DOI: 10.2118/97-188 & 10.2118/99-13-33
CIM paper 97-188, presented at the 7th Saskatchewan Petroleum Conference, held in Regina Saskatchewan, October 19-22, 1997;
J. Can. Pet. Tech., 38(13), December 1999.
An investigation is underway at the University of Calgary/TIPM Laboratory to examine a potential in situ soil remediation process. The focus is intended to demonstrate the potential to adapt proven and economic petroleum engineering methods to soil remediation. Specific methods to be applied are envisioned to be water and gas displacement processes in conjunction with horizontal boreholes as the injection and production points. The potential application of this method is for such sites where soil excavation and treatment would be impossible. This would be the case for spills that seep beneath a plant or other immovable infrastructure.

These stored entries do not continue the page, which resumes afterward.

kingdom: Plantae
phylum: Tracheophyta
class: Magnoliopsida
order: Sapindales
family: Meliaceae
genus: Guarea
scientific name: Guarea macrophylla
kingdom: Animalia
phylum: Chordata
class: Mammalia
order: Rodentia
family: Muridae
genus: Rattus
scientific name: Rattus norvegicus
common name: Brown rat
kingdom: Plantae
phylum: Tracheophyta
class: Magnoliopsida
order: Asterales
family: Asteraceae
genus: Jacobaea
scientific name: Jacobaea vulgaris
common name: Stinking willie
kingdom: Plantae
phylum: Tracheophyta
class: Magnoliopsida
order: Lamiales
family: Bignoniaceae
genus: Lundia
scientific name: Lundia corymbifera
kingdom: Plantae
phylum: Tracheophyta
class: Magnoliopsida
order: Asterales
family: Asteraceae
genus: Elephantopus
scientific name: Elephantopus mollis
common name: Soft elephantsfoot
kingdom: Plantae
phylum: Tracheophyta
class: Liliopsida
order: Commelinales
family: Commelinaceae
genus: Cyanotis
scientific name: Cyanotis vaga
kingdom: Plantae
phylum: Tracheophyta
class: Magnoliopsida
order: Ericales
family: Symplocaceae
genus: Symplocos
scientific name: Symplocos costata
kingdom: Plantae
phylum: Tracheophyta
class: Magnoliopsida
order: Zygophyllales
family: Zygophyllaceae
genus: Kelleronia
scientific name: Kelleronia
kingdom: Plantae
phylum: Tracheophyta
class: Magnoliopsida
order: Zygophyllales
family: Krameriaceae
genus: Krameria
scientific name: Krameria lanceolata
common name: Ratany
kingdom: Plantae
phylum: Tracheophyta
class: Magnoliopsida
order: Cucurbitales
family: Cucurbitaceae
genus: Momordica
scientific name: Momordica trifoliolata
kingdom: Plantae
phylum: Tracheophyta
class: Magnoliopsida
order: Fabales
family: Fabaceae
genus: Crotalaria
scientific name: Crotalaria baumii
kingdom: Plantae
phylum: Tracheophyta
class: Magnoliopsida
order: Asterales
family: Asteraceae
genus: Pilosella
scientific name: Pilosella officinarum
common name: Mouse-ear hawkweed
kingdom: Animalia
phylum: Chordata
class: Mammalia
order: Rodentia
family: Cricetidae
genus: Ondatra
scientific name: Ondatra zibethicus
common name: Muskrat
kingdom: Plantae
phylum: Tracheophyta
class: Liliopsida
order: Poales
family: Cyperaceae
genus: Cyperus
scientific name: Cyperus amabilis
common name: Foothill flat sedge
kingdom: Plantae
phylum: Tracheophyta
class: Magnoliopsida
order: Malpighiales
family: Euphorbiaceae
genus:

The characterization of native soil samples, obtained from an industrial plant in central Alberta, has been completed using methods such as grain size analysis, microscopic visualization, X-Ray Diffraction (XRD), and capillary pressure determination. The data obtained from the characterization process was used to construct synthetic, representative synthetic soil specimens to use as test materials in laboratory experiments. The use of synthetic soils allows for parametric studies to be performed, as well as a generalization of various observations to other soil types that may fall in the range of the synthetic soil constructs.
In order to understand the impact of clay and overburden pressure upon the rock structure and fluid flow characteristics, various synthetic soils have been packed into conventional core analysis equipment. The parameters studied so far have been variations in clay content, and the overburden pressure. The impact of these variations upon the core characteristics such as porosity, and single phase flow permeability have been quantified, and are reported herein. The saturations of the various fluids have been investigated using packed columns and capillary pressure measurements. Implications of the results upon both the contaminant displacement process, and the laboratory equipment, are reported. Future work that is proposed for further investigation is outlined in brief.